Pennylane a ouvert son propre serveur MCP.

Dit comme ça, le sujet peut sembler très technique. En réalité, l’impact potentiel est simple à comprendre : un assistant IA compatible peut désormais aller chercher directement des données comptables et financières dans Pennylane, sans passer par un export Excel, un copier-coller ou un téléchargement manuel.

Pour une direction financière ou un cabinet comptable, c’est une évolution importante.

Jusqu’ici, l’IA savait très bien analyser des données financières — à condition qu’on lui fournisse les données.

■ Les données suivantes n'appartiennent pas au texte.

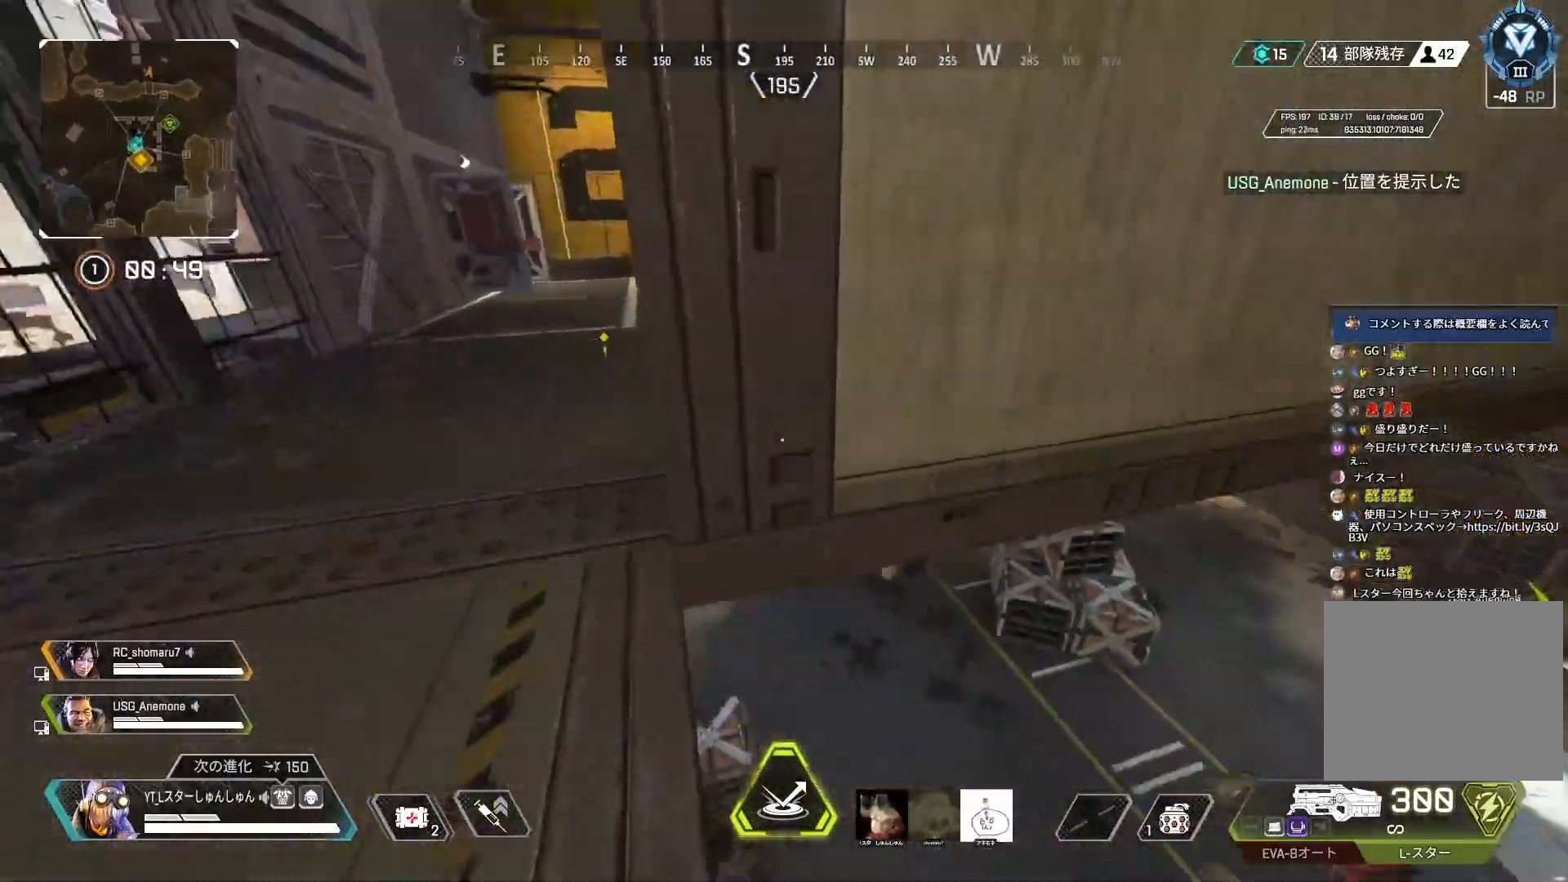
{"buttons": [], "left_stick": "right", "right_stick": "up-right", "events": [[217, "left_stick", "right"], [500, "right_stick", "up-right"]]}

Le MCP réduit justement cette friction.

Le MCP Pennylane, c’est quoi ?

MCP signifie Model Context Protocol.

C’est un standard ouvert qui permet à un assistant IA de se connecter à des outils externes et d’utiliser les données ou fonctions qu’ils exposent.

Dans le cas de Pennylane, le principe est le suivant :

1. l’utilisateur connecte son assistant IA à Pennylane ; 2. il autorise certains accès ; 3. l’assistant peut interroger les données auxquelles cet utilisateur a lui-même accès ; 4. l’utilisateur peut ensuite poser des questions en langage naturel.

La différence avec un simple chatbot est importante.

L’assistant ne travaille plus uniquement à partir de ce qu’on lui colle dans la conversation. Il peut aller chercher l’information directement dans l’outil métier.

Ce que l’agent IA peut déjà lire dans Pennylane

La version actuelle du MCP Pennylane fonctionne en lecture seule.

Cela signifie que l’assistant peut consulter et analyser les données autorisées, mais qu’il ne peut pas encore créer, modifier ou supprimer des éléments dans Pennylane via le MCP.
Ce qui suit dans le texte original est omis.